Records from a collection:
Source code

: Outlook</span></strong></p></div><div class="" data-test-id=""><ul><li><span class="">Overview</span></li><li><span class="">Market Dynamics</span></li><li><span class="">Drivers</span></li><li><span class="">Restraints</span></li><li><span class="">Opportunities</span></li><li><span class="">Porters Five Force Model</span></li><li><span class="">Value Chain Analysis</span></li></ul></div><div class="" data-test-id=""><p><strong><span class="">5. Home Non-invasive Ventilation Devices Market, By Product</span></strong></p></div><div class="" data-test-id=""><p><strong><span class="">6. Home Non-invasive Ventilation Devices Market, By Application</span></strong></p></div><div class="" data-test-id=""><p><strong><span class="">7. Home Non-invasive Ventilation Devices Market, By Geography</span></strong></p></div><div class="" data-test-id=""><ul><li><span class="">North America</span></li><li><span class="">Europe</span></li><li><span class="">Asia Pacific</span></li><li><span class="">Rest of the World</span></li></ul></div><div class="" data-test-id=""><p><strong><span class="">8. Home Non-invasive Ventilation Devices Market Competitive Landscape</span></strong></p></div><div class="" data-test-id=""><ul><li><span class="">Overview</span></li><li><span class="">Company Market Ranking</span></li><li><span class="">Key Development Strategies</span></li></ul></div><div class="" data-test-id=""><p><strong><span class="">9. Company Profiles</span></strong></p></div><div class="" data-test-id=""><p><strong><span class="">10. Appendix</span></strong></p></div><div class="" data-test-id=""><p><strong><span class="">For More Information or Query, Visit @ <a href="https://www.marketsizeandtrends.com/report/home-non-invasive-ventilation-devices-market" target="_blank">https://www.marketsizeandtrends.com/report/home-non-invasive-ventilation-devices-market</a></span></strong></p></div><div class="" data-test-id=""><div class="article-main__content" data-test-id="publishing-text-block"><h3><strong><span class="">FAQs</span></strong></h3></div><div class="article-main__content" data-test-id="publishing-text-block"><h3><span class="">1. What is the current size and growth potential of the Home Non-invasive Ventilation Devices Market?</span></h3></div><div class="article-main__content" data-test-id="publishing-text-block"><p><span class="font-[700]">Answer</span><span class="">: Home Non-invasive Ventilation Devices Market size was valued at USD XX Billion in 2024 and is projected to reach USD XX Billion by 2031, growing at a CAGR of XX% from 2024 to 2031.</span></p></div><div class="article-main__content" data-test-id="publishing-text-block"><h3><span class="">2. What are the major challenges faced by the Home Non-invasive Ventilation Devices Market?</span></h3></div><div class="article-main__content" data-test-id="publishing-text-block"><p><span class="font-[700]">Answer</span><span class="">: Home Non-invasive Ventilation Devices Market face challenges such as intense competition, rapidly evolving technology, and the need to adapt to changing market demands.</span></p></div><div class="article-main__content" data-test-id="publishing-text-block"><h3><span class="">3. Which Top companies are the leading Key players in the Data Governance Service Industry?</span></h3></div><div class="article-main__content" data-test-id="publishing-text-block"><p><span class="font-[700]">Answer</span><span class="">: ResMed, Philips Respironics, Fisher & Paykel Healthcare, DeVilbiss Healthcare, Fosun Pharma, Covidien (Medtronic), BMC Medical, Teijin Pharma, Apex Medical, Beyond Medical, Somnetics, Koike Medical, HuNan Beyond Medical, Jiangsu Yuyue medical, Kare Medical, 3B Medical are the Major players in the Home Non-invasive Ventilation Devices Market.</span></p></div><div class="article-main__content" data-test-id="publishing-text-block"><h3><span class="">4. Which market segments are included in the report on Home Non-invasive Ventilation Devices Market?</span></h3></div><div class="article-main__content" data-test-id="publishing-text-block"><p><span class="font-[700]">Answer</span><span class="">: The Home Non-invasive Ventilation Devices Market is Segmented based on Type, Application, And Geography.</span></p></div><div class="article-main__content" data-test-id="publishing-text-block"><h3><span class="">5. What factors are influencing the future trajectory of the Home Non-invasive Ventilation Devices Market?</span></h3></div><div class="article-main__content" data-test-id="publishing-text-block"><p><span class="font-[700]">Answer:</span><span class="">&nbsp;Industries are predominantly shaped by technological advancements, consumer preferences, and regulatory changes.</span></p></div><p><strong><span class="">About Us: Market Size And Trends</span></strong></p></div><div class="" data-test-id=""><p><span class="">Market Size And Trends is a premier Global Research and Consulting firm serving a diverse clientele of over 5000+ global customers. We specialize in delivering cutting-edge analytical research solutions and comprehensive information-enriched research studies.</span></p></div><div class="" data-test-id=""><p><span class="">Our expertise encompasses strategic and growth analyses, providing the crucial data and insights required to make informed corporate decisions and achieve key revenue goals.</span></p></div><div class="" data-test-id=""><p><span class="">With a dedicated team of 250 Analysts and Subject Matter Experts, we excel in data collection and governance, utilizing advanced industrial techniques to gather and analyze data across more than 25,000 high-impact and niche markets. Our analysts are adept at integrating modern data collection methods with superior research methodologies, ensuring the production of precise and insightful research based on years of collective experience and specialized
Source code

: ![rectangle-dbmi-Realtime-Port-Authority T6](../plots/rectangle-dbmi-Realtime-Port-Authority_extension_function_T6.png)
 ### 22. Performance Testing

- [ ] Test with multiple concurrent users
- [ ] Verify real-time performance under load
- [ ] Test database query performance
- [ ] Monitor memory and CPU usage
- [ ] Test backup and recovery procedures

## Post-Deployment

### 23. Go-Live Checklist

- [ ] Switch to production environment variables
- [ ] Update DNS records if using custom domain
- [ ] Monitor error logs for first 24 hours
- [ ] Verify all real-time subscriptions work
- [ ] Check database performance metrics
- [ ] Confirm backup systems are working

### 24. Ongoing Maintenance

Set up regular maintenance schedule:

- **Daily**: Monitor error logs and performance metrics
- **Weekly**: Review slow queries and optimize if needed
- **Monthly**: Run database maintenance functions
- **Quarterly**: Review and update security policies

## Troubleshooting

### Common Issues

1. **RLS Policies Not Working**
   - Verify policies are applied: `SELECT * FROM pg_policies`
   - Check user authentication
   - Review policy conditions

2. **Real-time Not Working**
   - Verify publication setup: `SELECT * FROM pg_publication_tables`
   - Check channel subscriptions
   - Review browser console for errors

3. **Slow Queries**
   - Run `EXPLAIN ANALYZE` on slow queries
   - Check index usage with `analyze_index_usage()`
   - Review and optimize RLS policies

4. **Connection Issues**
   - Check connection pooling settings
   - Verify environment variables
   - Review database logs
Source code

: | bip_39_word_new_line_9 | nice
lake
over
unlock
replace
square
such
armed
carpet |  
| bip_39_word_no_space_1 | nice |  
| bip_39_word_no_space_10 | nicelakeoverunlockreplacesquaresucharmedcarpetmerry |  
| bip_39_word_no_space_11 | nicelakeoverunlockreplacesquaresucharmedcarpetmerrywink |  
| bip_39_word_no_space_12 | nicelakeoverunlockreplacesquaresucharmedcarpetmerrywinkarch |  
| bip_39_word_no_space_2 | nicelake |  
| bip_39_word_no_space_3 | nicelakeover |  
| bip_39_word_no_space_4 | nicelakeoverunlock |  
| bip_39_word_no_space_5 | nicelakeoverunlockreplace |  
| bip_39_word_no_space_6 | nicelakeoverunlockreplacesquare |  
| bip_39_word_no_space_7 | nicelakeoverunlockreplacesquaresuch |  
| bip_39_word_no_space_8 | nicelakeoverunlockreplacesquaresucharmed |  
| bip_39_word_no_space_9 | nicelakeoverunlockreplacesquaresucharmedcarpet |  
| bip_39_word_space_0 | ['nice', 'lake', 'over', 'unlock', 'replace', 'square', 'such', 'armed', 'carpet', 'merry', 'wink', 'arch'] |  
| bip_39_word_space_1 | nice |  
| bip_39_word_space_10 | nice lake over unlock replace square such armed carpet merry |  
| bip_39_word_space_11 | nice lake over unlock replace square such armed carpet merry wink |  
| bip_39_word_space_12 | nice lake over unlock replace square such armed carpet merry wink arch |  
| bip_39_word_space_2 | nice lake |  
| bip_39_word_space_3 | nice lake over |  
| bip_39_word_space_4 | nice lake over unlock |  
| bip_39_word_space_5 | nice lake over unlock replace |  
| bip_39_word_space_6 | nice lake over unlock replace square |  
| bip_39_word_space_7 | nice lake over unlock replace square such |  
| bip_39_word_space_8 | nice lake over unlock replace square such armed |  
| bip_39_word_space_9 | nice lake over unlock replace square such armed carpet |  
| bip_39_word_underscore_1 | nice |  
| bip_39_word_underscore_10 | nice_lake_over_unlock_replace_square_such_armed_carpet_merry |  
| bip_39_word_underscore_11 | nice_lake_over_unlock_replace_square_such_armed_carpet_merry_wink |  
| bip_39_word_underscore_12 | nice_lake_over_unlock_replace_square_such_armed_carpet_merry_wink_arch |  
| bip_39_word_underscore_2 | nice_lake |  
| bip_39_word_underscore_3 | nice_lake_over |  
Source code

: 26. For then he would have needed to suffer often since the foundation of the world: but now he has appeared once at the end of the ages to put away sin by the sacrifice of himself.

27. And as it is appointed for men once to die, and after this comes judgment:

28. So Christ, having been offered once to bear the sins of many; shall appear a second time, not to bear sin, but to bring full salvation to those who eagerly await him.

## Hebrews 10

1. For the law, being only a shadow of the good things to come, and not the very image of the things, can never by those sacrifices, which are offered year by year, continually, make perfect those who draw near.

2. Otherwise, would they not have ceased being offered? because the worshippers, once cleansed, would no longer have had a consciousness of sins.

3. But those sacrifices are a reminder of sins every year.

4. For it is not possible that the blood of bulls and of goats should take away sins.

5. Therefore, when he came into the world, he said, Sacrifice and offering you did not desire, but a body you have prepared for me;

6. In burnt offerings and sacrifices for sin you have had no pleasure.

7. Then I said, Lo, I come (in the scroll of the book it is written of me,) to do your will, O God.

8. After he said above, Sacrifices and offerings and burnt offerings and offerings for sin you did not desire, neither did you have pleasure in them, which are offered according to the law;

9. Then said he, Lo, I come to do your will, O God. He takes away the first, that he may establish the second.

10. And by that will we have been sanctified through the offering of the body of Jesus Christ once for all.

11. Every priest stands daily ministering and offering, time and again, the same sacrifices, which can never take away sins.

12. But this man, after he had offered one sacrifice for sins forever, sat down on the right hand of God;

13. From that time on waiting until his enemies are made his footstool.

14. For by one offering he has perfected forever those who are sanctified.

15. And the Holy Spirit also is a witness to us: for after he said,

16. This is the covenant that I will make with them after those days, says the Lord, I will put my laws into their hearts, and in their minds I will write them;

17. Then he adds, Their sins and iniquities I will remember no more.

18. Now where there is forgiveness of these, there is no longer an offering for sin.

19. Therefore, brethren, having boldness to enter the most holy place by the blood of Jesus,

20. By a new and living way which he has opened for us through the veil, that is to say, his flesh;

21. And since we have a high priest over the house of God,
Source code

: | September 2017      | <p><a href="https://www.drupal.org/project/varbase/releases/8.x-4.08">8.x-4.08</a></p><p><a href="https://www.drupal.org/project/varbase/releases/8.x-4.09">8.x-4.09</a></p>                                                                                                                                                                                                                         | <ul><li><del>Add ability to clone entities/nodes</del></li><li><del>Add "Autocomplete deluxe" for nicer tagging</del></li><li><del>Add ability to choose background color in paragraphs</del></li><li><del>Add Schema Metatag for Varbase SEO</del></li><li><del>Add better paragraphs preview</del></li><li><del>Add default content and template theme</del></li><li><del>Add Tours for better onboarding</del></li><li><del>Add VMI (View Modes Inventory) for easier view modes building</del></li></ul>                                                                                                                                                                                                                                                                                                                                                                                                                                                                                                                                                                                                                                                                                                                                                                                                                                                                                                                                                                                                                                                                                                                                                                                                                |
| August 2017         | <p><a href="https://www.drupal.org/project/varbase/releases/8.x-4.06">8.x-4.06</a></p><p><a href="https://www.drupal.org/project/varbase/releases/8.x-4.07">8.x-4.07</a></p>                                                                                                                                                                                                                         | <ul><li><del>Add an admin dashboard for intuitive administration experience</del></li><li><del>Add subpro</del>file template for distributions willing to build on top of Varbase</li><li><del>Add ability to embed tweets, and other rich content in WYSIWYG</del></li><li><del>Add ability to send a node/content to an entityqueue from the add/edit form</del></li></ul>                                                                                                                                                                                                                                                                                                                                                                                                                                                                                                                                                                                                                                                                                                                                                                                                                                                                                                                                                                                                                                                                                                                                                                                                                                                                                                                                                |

» **ABOUT THIS EXERCISE**
Pull out every line of the records above that contains the word "first", and copy each one in full.

» **TASK RESPONSE**
- [ ] Monitor error logs for first 24 hours
9. Then said he, Lo, I come to do your will, O God. He takes away the first, that he may establish the second.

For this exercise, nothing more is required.